Michael Edney—the lead attorney for the Cigar Association of America (CAA), Cigar Rights of America (CRA) and the International Premium Cigar & Pipe Retailers’ Association (IPCPR) in the groups’ legal fight against the U.S. Food & Drug Administration (FDA)—filed a motion in support of the FDA.
Yes, in support.
Edney also filed a similar motion on behalf of the plaintiffs in the Texas-based cigar lawsuit: El Cubano Cigars, En Fuego Tobacco Shop and Texas Cigar Merchants Association.
In May, a federal court in Maryland ruled against FDA in a lawsuit brought against the agency by health groups and pediatricians. The plaintiffs in that case argued that FDA’s 2017 decision to delay its substantial equivalence was unconstitutional and hurt the groups because it meant the health groups would now be burdened by having to do marketing campaigns to raise awareness of the youth use of e-cigarettes.
The judge ultimately agreed and threw out a 2017 decision to delay the requirement for substantial equivalence to be filed by deemed products—including cigars and e-cigarettes—from 2018 to 2021.
WHAT IS SUBSTANTIAL EQUIVALENCE?
Substantial equivalence is expected to be the main approval process for tobacco products once FDA’s regulations are fully into effect. In short, a manufacturer would argue that its product is substantially equivalent to an already approved or grandfathered product, and as such poses no additional health risks and does not market towards children.

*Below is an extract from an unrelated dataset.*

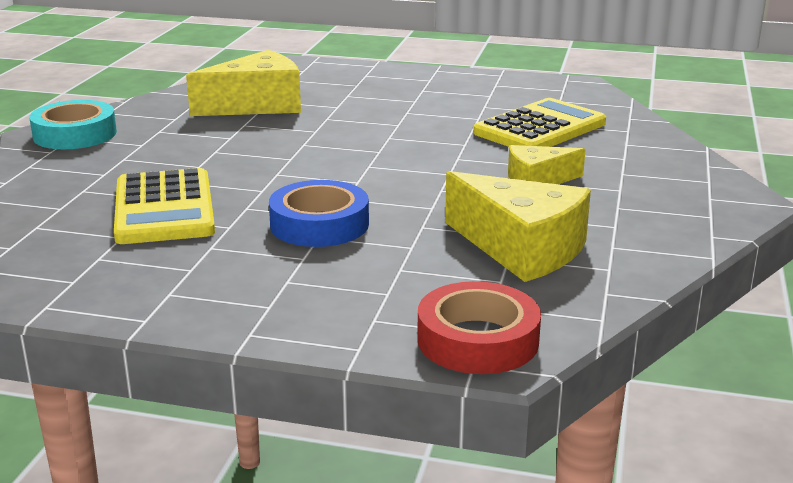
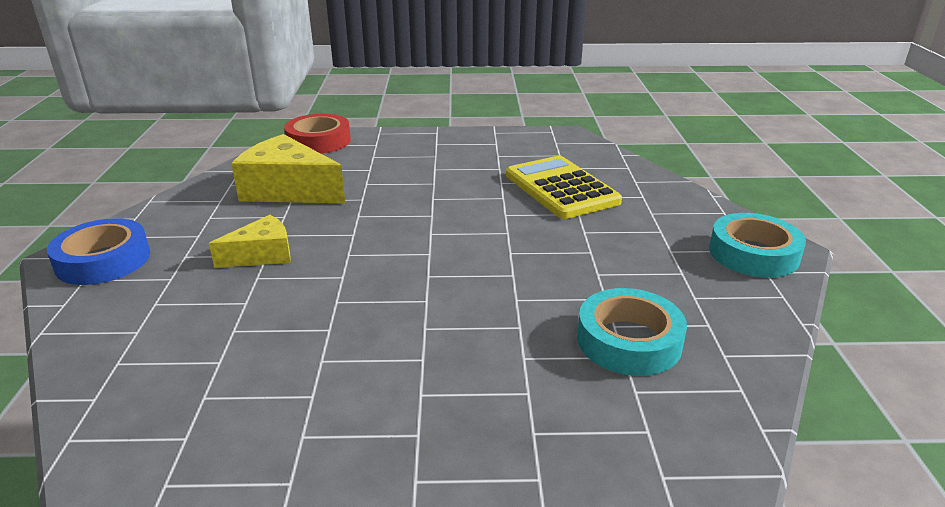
camera: 165 degrees right, 5 degrees up
yellow cheese [186,50,301,116] -> turquoise tape [577,288,687,376]
blue tape [269,180,369,247] -> blue tape moved to [47,218,150,285]
yellow calculator [473,98,606,147] -> none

Products marketed prior to Feb. 15, 2007 will be grandfathered, but any cigar introduced after that date will likely need to go through the substantial equivalence process.
What that process looks like isn’t entirely clear. In March, FDA issued separate guidance announcing that it would be redoing its substantial equivalence process in an effort to make it easier for manufacturers to understand what the agency was looking for in a substantial equivalence report. At this time, the agency is still seeking comments on how this new substantial equivalence process should go, the comment period ends June 14.

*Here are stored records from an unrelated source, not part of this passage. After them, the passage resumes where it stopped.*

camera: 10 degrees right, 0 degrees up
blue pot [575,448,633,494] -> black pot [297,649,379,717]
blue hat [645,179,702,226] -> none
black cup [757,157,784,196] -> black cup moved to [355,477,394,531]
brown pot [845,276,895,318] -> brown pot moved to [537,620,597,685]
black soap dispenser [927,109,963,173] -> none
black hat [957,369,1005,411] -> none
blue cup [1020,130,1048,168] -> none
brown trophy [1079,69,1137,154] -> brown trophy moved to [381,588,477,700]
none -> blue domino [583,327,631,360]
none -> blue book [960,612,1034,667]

Further complicating matters is that FDA has not announced its testing protocols for measuring harmful and potentially harmful constituents (HPHCs). In a separate announcement, the agency announced in March that it would delay HPHC testing requirements until the agency issued guidelines for the testing.

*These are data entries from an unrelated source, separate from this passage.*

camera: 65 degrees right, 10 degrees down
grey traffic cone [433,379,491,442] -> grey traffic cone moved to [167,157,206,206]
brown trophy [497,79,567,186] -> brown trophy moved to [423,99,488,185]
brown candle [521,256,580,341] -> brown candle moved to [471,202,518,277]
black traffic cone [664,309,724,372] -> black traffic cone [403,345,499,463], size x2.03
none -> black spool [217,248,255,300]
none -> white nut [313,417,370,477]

The judge asked each side to present an alternative plan. Those doctors and health groups suggested a plan that would see substantial equivalence due in four months and then give the agency a year to review the applications. FDA suggested at least 10 months and then an additional year to review the applications.
ENTER THE CIGAR INDUSTRY
The cigar industry asked Judge Amit P. Mehta, the Washington, D.C.-based federal judge that is currently deciding both the main cigar/FDA lawsuit and the Texas-based lawsuit, to throw out the Maryland decision.
In its motion before the court, the cigar industry argues that the health groups shouldn’t have the ability to influence the FDA process, particularly after they were removed as defendants in the original cigar/FDA lawsuit because they couldn’t prove their standing.
Furthermore, those groups argue that the D.C.-based court is uniquely equipped to decide the cigar-related FDA questions given its the venue for the other two cases.
It also argues that the Maryland decision violates an understanding between the cigar industry and FDA in which the cigar industry agreed to delays in the lawsuit process so long as it got delays in the substantial equivalence process.
Judge Amit P. Mehta is scheduled to hear oral arguments on July 31 involving the two cigar industry/FDA lawsuits.